▶ Activity:
Return the stretch of the abstract on indoor asthma triggers below from "EFFECTIVE EDUCATION BY" through "respiratory therapy-driven intervention.", copied word for word.

The Science Journal of the American Association for Respiratory Care

2002 OPEN FORUM Abstracts

EFFECTIVE EDUCATION BY RESPIRATORY THERAPISTS CAN REDUCE INDOOR ENVIRONMENTAL ASTHMA TRIGGERS

Timothy R. Myers BS, RRT, Thomas Kallstrom, RRT, FAARC & the Multicenter Indoor Environment Study Group for the American Respiratory Care Foundation, American Association for Respiratory Care & the Environmental Protection Agencies Indoor Division. Dallas, Tx & Washington D.C.

Introduction. The home environment is one of the crucial components of any comprehensive asthma management program. The ultimate goal in environmental control is eradication of the offending trigger source, or at the very least a reduction in exposure to irritants. The primary objective of this pilot project was to identify and attempt to reduce indoor environmental triggers (by 25%) through a respiratory therapy-driven intervention.

Methods. Multicenter study of children aged 1-18 years admitted to the hospital or visiting the emergency department (ED) for an asthma exacerbation were eligible for the study. Study centers were located in 3 regions of the U.S., the South, Midwest and Northwest. Centers were located in metropolitan, inner-city neighborhoods. Study participants had a history of asthma or reactive airways disease. Patients and/or their parents were questioned regarding the child?s exposure to indoor asthma triggers such as dust mites, pests, pets, molds, etc?. After completing a questionnaire, an intervention was implemented by respiratory therapists to educate and suggest mechanisms to reduce or eliminate triggers. Upon discharge, families were contacted initially at 7-10 days after discharge and again at 2 and 4 months to assess for behaviour changes that either reduced or eliminated indoor asthma triggers.

Results. A multicenter educational intervention with 437 study participants. The majority of patients were black males (61.1% and 58.1% respectively). The table below represents overall percentages of potential triggers (by category) reported to be present in study participants? homes. A specific breakdown found the following triggers present in study participants? homes (overall percentages). Dust mites exposure as a potential trigger was the most prevalent source overall (stuffed animals=68%, absence of dust-proof casings =52%, bedroom or TV room carpeting =70%). Almost 41% of children in this study were exposed to second-hand cigarette smoke. In the two Southern study sites, over 50% of the study participants were exposed to second-hand smoke. The most prevalent pet trigger reported in the home was a family dog (23% overall). The two most prevalent pests sources as triggers were mice and cockroaches (10% and 9%). However in the two Southern study sites, the presence of cockroaches were more prevalent than the overall study average (27%). Unemptied refrigerator drip pans (27%) were the most frequently reported potential trigger source for molds and mildews. For the category of fumes, a natural gas stove was the most frequently reported source as a potential trigger (53%). Post intervention contact made by respiratory herapists found a decrease in study rentention with each phone call (68%, 49%, 47%).

▶ Supplied material:
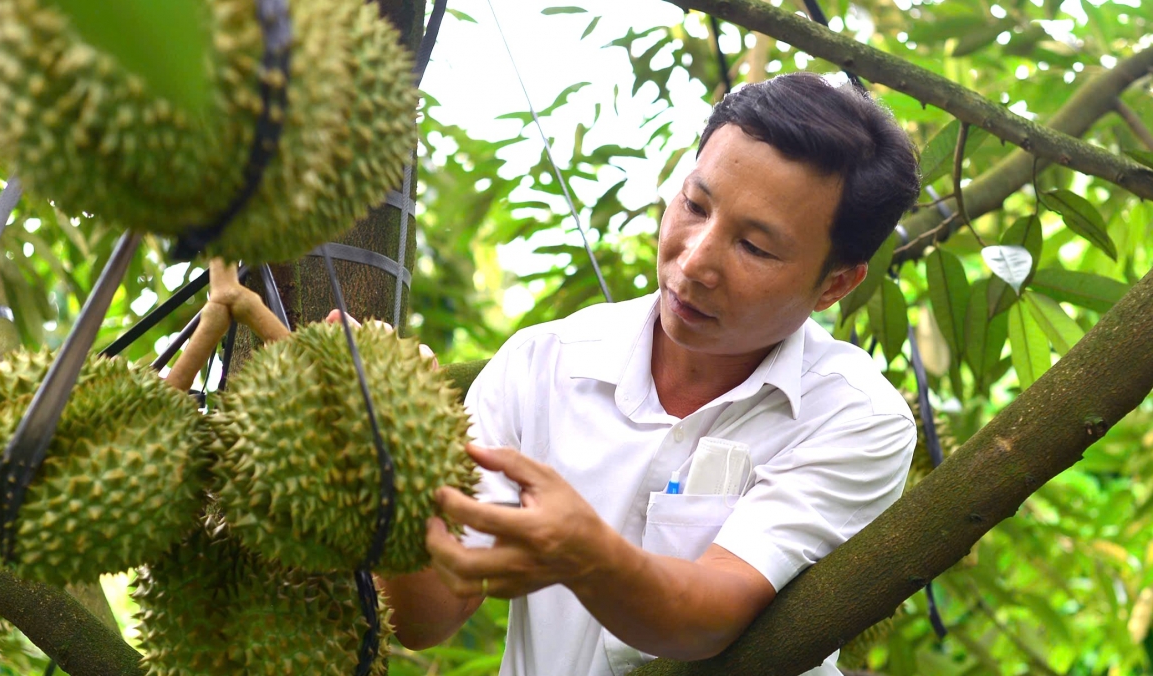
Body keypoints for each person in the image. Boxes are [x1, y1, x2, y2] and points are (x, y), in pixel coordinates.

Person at [370, 71, 922, 676]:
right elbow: (425, 617)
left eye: (755, 247)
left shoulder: (854, 417)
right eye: (695, 206)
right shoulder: (544, 362)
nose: (696, 260)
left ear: (835, 284)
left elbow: (710, 615)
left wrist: (587, 555)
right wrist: (395, 458)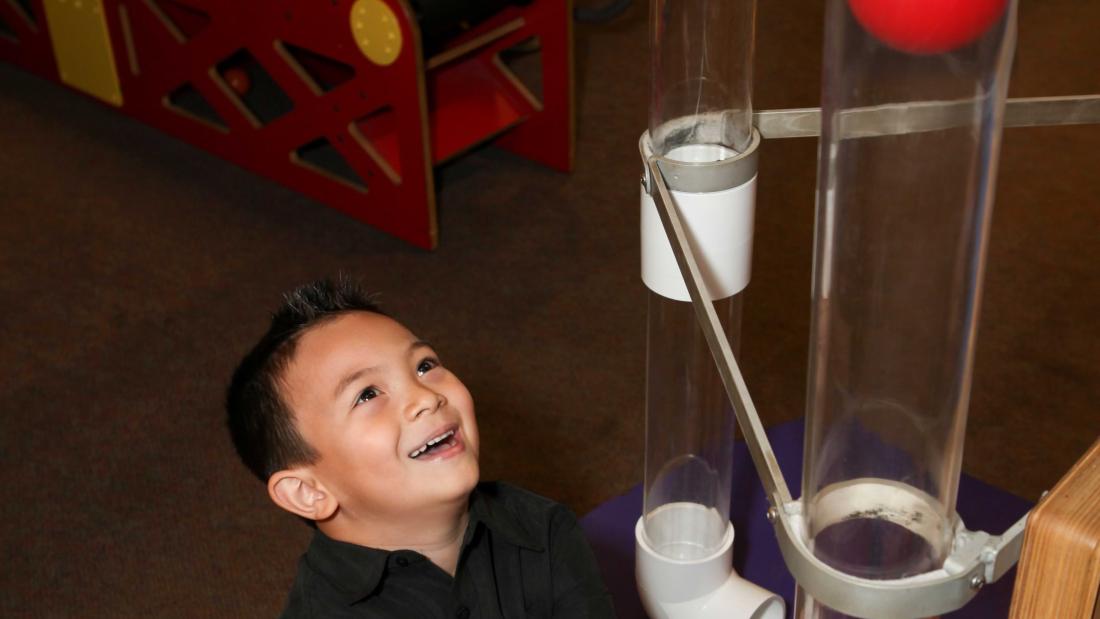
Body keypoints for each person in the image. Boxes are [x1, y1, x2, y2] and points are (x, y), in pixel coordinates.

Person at [226, 277, 614, 618]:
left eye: (424, 366)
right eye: (367, 394)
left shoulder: (541, 528)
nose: (425, 397)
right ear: (309, 492)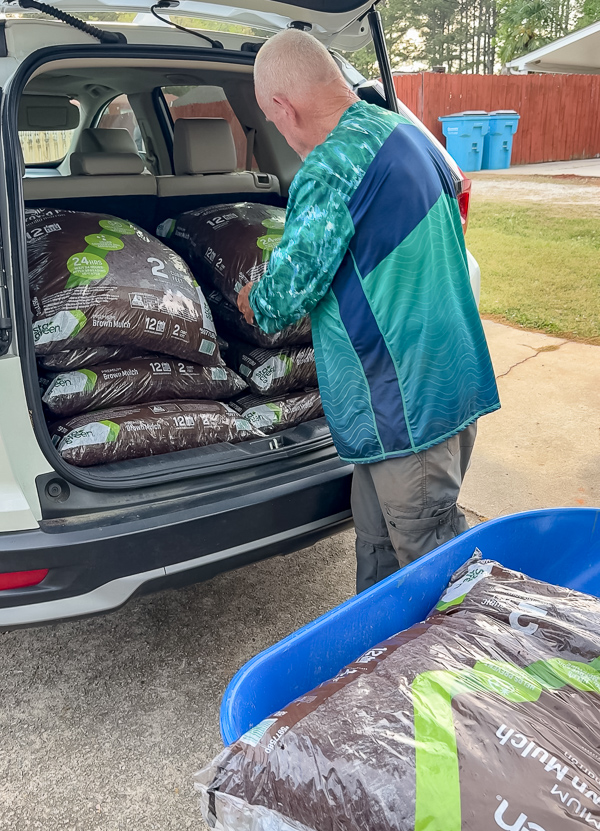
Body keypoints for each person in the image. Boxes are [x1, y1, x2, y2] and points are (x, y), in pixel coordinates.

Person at [238, 29, 500, 593]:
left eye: (271, 118)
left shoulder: (331, 168)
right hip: (440, 385)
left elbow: (281, 299)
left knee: (434, 567)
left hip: (405, 407)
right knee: (379, 545)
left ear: (281, 105)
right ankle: (377, 663)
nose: (279, 131)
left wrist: (249, 297)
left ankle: (462, 675)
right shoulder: (404, 130)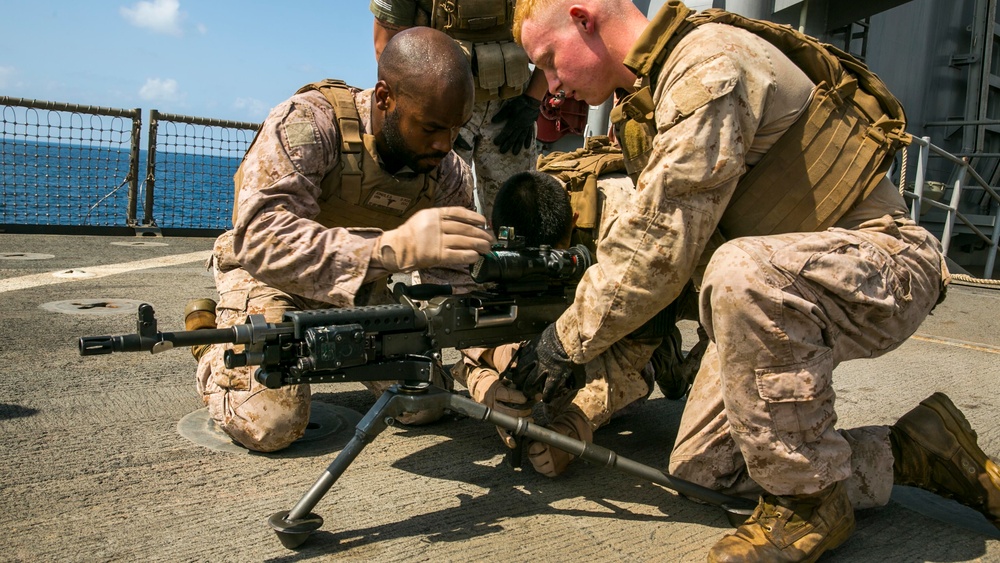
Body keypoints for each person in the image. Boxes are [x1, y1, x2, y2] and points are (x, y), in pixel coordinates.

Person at [509, 1, 1000, 561]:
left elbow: (659, 247)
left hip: (882, 264)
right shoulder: (647, 95)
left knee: (738, 274)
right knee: (709, 467)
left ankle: (811, 505)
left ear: (583, 18)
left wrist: (561, 344)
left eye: (549, 61)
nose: (551, 85)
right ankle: (918, 452)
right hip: (790, 279)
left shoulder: (707, 66)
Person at [185, 27, 494, 453]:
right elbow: (259, 237)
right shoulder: (310, 122)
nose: (444, 144)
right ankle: (212, 349)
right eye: (431, 127)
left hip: (358, 294)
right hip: (270, 280)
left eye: (455, 129)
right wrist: (390, 250)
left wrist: (489, 365)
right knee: (272, 424)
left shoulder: (447, 172)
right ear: (385, 99)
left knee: (425, 404)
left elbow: (457, 287)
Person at [453, 159, 661, 477]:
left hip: (654, 308)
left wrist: (576, 426)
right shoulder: (518, 212)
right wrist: (489, 382)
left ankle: (672, 359)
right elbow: (470, 323)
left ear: (574, 222)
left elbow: (638, 343)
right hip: (578, 304)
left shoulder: (625, 230)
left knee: (630, 379)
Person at [370, 0, 549, 220]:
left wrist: (531, 101)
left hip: (512, 109)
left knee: (518, 212)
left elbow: (554, 33)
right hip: (438, 113)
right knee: (437, 213)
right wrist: (438, 119)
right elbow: (387, 47)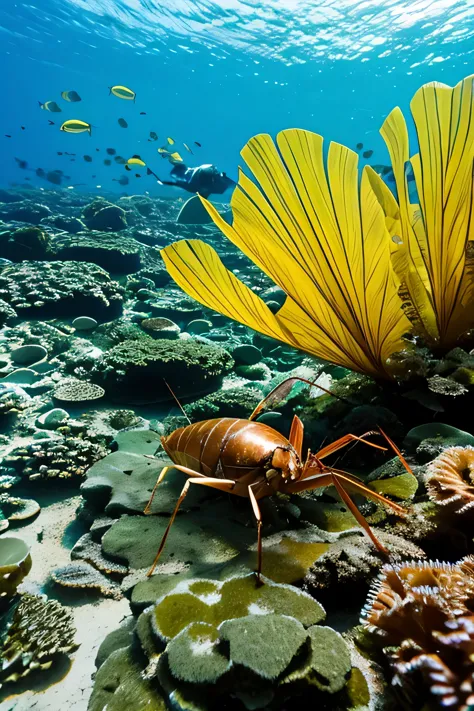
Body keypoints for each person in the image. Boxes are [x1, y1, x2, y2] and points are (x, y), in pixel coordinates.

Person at [159, 163, 235, 198]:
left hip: (203, 173)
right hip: (211, 171)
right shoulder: (192, 172)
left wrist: (166, 183)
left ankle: (203, 201)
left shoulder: (188, 177)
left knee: (194, 189)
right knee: (225, 183)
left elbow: (180, 184)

▶ Response for this exercise:
EFFECTIVE EDUCATION BY RESPIRATORY THERAPISTS CAN REDUCE INDOOR ENVIRONMENTAL ASTHMA TRIGGERS

Timothy R. Myers BS, RRT, Thomas Kallstrom, RRT, FAARC & the Multicenter Indoor Environment Study Group for the American Respiratory Care Foundation, American Association for Respiratory Care & the Environmental Protection Agencies Indoor Division. Dallas, Tx & Washington D.C.

Introduction. The home environment is one of the crucial components of any comprehensive asthma management program. The ultimate goal in environmental control is eradication of the offending trigger source, or at the very least a reduction in exposure to irritants. The primary objective of this pilot project was to identify and attempt to reduce indoor environmental triggers (by 25%) through a respiratory therapy-driven intervention.